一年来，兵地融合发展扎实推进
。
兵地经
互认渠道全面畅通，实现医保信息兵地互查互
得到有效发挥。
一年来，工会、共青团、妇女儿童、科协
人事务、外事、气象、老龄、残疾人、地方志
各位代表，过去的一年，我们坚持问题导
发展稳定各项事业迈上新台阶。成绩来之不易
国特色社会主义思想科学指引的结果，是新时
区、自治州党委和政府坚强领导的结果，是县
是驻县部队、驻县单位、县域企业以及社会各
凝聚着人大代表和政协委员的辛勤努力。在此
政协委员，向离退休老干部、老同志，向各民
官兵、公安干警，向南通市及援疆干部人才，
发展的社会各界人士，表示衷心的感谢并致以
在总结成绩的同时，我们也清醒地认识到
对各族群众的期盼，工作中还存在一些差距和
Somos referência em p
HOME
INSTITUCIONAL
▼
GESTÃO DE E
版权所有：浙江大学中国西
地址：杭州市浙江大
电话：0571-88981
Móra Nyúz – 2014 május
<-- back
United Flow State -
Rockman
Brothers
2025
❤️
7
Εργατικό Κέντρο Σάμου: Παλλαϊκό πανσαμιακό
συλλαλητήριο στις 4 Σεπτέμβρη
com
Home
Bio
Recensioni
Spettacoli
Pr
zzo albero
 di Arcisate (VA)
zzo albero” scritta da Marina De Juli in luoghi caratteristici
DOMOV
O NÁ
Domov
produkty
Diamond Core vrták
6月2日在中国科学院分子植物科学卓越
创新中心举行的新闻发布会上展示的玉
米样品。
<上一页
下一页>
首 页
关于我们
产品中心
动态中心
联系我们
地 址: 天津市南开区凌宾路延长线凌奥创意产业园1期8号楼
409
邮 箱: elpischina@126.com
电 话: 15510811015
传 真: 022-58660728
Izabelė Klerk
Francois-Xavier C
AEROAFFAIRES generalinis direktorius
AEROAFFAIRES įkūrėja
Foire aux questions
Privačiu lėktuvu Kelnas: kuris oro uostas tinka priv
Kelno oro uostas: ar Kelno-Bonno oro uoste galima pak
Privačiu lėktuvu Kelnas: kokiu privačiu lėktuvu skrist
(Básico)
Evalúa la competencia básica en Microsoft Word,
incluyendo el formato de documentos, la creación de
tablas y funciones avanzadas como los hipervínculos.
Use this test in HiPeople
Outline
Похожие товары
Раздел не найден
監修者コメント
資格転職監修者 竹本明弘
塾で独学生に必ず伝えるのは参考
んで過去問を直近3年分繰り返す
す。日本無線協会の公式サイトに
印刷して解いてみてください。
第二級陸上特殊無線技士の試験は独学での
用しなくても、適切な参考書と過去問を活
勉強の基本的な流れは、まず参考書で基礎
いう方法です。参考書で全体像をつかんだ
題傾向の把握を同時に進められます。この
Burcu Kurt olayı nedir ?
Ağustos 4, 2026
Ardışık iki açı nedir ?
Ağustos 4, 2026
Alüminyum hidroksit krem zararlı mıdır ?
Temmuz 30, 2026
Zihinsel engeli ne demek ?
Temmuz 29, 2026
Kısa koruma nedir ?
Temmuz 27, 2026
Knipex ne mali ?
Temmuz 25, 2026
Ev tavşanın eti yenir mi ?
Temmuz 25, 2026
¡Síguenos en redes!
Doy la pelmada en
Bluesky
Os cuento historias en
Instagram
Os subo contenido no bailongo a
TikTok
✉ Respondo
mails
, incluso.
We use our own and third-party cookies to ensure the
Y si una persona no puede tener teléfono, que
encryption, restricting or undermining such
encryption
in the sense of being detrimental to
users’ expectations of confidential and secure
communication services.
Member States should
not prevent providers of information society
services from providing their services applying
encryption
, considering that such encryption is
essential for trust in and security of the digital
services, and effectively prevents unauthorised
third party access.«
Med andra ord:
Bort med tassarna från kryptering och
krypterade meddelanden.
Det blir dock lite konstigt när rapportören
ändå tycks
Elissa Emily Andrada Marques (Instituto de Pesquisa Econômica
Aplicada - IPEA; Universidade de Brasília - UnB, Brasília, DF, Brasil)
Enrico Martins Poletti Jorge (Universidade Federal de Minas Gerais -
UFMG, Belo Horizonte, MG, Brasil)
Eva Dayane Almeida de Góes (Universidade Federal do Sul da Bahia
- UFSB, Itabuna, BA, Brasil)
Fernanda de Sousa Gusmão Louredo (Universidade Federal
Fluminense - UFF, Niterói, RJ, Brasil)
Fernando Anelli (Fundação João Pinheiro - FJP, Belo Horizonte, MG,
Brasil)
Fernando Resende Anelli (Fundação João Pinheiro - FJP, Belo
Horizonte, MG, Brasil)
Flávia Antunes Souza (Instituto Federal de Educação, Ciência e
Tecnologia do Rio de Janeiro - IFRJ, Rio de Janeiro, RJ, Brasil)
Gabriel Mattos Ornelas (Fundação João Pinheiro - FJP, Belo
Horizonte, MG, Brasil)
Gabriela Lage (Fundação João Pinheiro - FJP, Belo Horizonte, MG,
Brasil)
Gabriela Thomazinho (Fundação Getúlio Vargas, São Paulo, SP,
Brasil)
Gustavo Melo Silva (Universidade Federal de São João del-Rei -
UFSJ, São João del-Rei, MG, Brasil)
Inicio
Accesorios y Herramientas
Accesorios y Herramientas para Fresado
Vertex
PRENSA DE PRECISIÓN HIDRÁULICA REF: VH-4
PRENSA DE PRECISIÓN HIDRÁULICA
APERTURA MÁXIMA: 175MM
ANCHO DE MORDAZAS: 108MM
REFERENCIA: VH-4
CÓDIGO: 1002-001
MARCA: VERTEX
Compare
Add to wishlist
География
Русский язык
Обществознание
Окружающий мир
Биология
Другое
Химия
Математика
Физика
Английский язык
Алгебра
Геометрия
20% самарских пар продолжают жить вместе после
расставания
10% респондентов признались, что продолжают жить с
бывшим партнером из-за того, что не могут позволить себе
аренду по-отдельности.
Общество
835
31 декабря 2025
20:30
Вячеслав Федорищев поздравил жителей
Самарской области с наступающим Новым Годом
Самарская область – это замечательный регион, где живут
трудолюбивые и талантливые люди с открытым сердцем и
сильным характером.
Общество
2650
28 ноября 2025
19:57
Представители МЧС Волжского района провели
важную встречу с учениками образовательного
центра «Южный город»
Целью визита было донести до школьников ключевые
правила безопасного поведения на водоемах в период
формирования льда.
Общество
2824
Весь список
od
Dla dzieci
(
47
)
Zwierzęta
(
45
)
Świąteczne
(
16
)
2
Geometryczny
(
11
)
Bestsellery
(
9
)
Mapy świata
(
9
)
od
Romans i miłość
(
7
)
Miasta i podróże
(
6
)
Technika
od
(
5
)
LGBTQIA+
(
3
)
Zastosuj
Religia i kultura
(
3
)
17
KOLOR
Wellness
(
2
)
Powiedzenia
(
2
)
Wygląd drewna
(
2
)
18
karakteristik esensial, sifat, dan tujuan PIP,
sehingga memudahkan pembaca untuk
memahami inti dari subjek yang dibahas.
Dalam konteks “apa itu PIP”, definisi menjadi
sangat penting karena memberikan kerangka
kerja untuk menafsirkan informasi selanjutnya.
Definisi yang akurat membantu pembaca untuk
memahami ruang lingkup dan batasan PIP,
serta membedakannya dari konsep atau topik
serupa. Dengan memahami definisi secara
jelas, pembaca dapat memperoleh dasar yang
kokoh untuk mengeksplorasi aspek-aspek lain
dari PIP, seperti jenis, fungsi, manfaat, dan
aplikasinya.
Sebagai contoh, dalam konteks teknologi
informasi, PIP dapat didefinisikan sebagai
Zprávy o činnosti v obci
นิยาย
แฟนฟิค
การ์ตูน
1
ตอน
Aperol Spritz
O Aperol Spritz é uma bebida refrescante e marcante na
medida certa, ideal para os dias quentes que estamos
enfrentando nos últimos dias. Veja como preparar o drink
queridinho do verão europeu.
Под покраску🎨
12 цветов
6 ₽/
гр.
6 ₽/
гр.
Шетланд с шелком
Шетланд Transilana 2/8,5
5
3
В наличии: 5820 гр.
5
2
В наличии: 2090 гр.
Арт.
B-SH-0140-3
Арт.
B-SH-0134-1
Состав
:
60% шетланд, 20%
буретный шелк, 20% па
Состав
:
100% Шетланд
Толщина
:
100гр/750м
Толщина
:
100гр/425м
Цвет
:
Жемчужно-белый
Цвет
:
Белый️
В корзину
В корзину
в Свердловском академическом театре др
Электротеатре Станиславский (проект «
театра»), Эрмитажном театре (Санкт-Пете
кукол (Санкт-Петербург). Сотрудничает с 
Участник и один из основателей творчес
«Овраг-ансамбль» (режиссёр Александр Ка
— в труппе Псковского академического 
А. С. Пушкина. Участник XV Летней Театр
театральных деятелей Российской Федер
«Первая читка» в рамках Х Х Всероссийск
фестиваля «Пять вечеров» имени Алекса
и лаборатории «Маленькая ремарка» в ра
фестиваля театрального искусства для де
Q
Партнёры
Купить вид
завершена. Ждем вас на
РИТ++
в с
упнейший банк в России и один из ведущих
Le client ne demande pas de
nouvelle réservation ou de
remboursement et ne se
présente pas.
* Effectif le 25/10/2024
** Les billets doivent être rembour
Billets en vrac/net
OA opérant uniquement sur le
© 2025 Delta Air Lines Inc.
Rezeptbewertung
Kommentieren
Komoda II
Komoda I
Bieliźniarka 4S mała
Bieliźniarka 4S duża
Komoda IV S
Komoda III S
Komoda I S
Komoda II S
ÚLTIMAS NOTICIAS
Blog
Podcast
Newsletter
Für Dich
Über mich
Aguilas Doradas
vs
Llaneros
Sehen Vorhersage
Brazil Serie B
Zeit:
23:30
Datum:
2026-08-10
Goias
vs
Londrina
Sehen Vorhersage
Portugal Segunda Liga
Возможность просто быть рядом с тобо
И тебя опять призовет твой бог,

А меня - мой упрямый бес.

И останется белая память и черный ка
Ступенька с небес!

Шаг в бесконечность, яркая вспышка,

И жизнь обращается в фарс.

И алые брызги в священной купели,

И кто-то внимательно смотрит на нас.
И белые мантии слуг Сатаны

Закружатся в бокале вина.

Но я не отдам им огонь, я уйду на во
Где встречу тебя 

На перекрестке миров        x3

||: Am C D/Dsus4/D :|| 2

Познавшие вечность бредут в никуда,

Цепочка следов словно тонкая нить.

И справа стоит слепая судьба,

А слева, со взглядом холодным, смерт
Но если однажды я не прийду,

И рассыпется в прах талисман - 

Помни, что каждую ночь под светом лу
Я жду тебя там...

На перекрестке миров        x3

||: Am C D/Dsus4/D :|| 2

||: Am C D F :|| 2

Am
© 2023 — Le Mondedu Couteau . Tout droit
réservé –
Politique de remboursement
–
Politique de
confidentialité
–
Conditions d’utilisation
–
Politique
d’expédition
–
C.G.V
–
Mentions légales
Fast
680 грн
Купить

________________________

TO-DO ITEM:
Exactly repeat the lines from the line that contains "Conditions d’utilisation" to the end of the entries, both included, and leave out all other lines.

EXERCISE SOLUTION:
Conditions d’utilisation
–
Politique
d’expédition
–
C.G.V
–
Mentions légales
Fast
680 грн
Купить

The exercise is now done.